After putting your freshly purchased crab to “sleep” humanely, use a sharp kitchen knife to cut out the triangle-shaped section colloquially known as the “apron” from the crab’s belly. (This makes the carapace easier to remove.) Then, it’s showtime. Place your thumbs on either side of the crab’s top shell and, approaching from the back — that’s the side without the big front claws — muster up all the hand strength you have to pop the shell right off. (Typically, this works, but if you need to use an instrument like a knife to help, there’s no shame.) Underneath the carapace, like opening a chest full of gold, you’ll quickly discover the warm-hued crab fat and roe you’ve worked so hard to find.

Just like wine has its terroir and oysters have their signature regional bivalve flavor, the crab fat and roe from different crab varieties are surprisingly distinct. Blue crab fat skews delicate and sweet (a perfect jumping-off point for newbies), while green crab fat has a tangier, umami underbite, and Dungeness crab fat is rich and custardy.

One thing all crab roe and fat have in common, though, is their health properties. Much like other types of seafood, these crab entrails are chock full of omega-3 fatty acids, which help with everything from lung functioning to cardiovascular health, as well as protein and Vitamin A.

“To me, the best thing to do with crab fat or roe is to make crab fat butter. It really freezes well,” says Toups. “You can then pull it out when you want and use it for crab fat rice, which I always love, especially with couvillion. It’s also great to use for roasting oysters.”

Couvillion — the rich, brothy tomato based Cajun seafood stew, typically made with redfish and head-on shrimp — plated up with a heaping portion of crab fat-flavored rice is a snapshot of Gulf Coast decadence that’s unrivaled. (Bonus points if you incorporate some of the crab fat butter into the couvillion itself!) But seafood-atop-seafood layered dishes aren’t the only way to utilize the magic of crab roe.

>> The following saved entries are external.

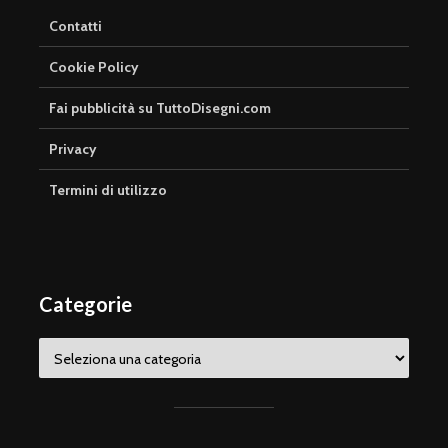
Contatti
Cookie Policy
Fai pubblicità su TuttoDisegni.com
Privacy
Termini di utilizzo
Categorie
Categorie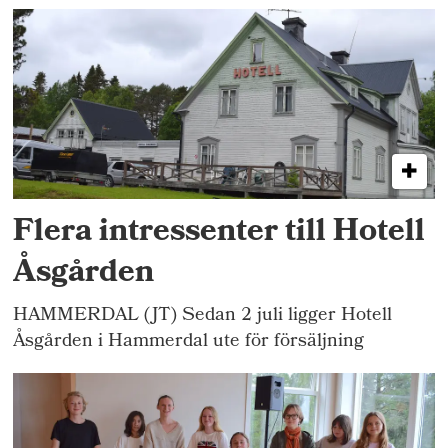
Flera intressenter till Hotell
Åsgården
HAMMERDAL (JT) Sedan 2 juli ligger Hotell
Åsgården i Hammerdal ute för försäljning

In Vietnam, a crusty loaf of bread is often soaked in spiced crab fat then cubed and baked for a brackish bread pudding experience. Crab roe is traditionally a key ingredient in she-crab soup, and is also a popular addition to the Hong Kong breakfast porridge, congee. The roe from green crabs is called masinette in Venice and can be eaten straight from the shell, formed into a pate, or even sauteed with fresh local herbs.

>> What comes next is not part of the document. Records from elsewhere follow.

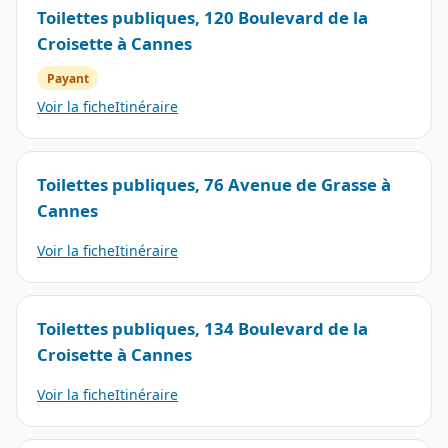
Toilettes publiques, 120 Boulevard de la
Croisette à Cannes
Payant
Voir la fiche
Itinéraire
Toilettes publiques, 76 Avenue de Grasse à
Cannes
Voir la fiche
Itinéraire
Toilettes publiques, 134 Boulevard de la
Croisette à Cannes
Voir la fiche
Itinéraire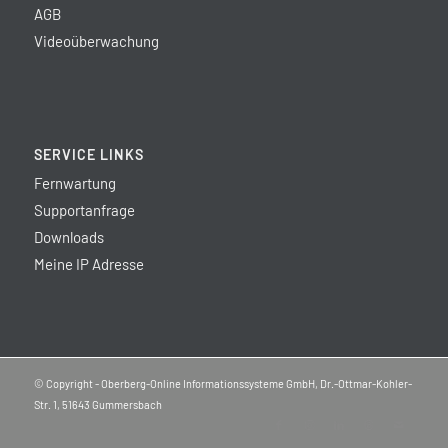
AGB
Videoüberwachung
SERVICE LINKS
Fernwartung
Supportanfrage
Downloads
Meine IP Adresse
© Copyright - Oberberg-Online Informationssysteme GmbH, Dr.-Ottmar-Kohler-
Str. 1, 51643 Gummersbach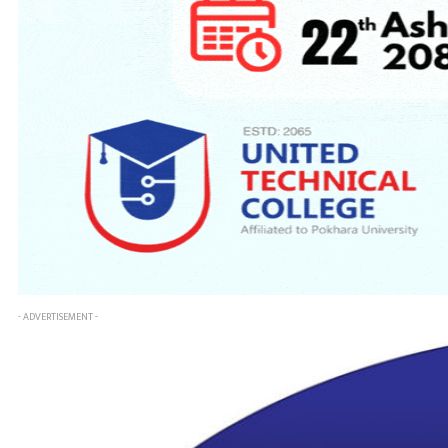
- ADVERTISEMENT -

Many Chinese diners revere dense and creamy crab fat as “ocean gold” both for its difficulty to harvest and, of course, price. In Suzhou, an eastern Chinese city, “crab roe cream” is an ancient combination of crab roe and cream braised in Shaoxing rice wine and seasoning that’s then mixed with lard and pepper. Initially created to preserve the crab roe before the days of refrigeration, the dish has grown increasingly popular in recent years. Crab roe tofu — soft bean curd cooked in a broth of (you guessed it!) crab roe — is a summertime delicacy in the Zhejiang and Jiangsu provinces and has become such a cultural touchstone that it’s a dish players can purchase (or cook!) in the role-playing adventure video game, “Genshin Impact.” And if real-deal crab fat and roe are elusive in China, snackers can always pick up crab roe-flavored sunflower seeds — a poppable staple — at convenience stores across the country.

Perhaps most famously, the late Anthony Bourdain devoured his fair share of crab fat at the legendarily cramped, 18-seat Swan Oyster Depot in San Francisco, where he ordered an off-menu item known as the “crab back” — crab roe, liver and other innards served in the back shell of the crab — with plenty of fresh sourdough for dunking into the salty, custardy brine. “Unicorn juice,” Bourdain called it, “the brains, the fat, the magic.”

Toups likes to get an early start on incorporating his crab roe-spiked compound butter into meals, adding it to scrambled eggs in the morning or spreading it on biscuits. (Pro tip: Freeze your crab roe butter in an ice cube tray for easy-to-thaw, perfectly sized biscuit smearing portions.)

So sure, crab fat and roe might not have reached caviar levels of popularity here in the United States yet, but I’ll keep serving them up like the precious rarities they are, gaining a legion of converts one tiny spoonful at a time.